━━━━━ PASSAGE SHOWN

I began my career as a recruitment advertising copywriter in the days when you still found a job by circling ads in the newspapers. I was not treated right by my male colleagues – my entire team, including my managers, had a group bet about who would sleep with me first, and when I complained I was told I needed to get a sense of humour – so when I lost that career, I wasn’t too sorry. I have since pivoted into a much better career, but it’s one I keep strictly separate to my writing. That secrecy makes that sound like it’s exciting. My friends, you have no idea. Either I work in an office, or from home. Sometimes there’s a mess in the kitchen no one cleans up. It’s much worse when that happens at home.

Which genres do you read yourself?

I have a serious second-hand book habit and I like to think I read a little bit of everything. Because I buy almost everything used I also tend to be ten years behind the curve. But my reading life and my writing life are like Jennifer Lopez’s eyebrows: sisters, not twins.

What is your biggest motivator?

Revenge.

What will always distract you?

Hot sex with someone I fancy. It has been in annoyingly short supply lately.

Were you a big reader as a child?

My mother is a librarian. I didn’t have much of a choice in that!

What were your favourite childhood books?

━━━━━━━━━━
━━━━━ DATA EXTRACT

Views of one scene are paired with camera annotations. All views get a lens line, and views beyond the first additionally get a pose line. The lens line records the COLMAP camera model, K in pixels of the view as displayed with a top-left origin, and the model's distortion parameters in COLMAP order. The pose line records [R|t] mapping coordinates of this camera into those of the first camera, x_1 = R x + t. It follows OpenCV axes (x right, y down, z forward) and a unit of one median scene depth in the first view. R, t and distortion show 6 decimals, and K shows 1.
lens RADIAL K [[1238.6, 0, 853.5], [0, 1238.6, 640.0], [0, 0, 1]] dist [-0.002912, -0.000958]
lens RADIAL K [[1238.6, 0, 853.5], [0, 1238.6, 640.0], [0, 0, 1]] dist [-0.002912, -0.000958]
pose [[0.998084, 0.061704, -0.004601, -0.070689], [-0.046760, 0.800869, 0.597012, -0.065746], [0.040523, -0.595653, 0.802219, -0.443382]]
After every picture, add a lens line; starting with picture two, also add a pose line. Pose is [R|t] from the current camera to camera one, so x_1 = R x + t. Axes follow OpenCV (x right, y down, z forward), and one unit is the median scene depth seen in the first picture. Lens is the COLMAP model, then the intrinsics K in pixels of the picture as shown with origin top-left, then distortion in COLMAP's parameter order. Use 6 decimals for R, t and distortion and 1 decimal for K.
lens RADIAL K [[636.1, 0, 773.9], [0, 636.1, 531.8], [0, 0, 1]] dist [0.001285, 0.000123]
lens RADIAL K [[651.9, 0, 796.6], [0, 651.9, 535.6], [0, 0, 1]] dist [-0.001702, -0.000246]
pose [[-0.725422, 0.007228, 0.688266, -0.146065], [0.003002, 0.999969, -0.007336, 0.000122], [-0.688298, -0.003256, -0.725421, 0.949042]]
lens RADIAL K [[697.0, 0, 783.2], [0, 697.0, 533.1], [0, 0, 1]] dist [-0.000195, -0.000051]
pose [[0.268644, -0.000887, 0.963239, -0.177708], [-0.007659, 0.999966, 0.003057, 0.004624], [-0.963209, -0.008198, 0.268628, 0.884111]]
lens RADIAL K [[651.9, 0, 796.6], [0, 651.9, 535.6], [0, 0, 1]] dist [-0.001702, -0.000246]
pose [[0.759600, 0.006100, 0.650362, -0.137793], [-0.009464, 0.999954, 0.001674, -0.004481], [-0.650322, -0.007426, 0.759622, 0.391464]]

━━━━━━━━━━

§ **WORK REQUEST A**: In the interview, what job does the writer's mother have?
§ **WORK REQUEST B**: Write what comes next in the interview.
None of the lines above are needed.

§ **WRITTEN ANSWER A**: She is a librarian.

§ **WRITTEN ANSWER B**:
The possibilities for being ridiculously pretentious here are endless. So I am going to modestly confess that it is the novel I wrote the summer I was thirteen, about two kids with a pet dragon who fight crime. Rimbaud can kiss my arse. Exactly one dot-matrix copy of it still exists, which I cannot bring myself to re-read, in case that’s when my genius peaked. I should probably treat it like that Wu-Tang album and auction it off. Any millionaires who want to jump the queue, get in touch.

Do you have a favourite bookshop? If so, which?

The Oxfam in Greenwich market, London; Skoob in the Brunswick Centre, central London (if anyone feels like buying me one of those flats get in touch); San Francisco Books, Paris; Atomic Books, Baltimore; Orca Books, Olympia, Washington; Dog Eared Books, San Francisco. The bookshops in which I have seen YOU RUIN IT WHEN YOU TALK with my own eyes are pretty special to me, too.

What books can you not resist buying?

Considering the very real risk I have of dying like Leonard Bast, I don’t think I should give any examples.

Do you have any rituals when writing?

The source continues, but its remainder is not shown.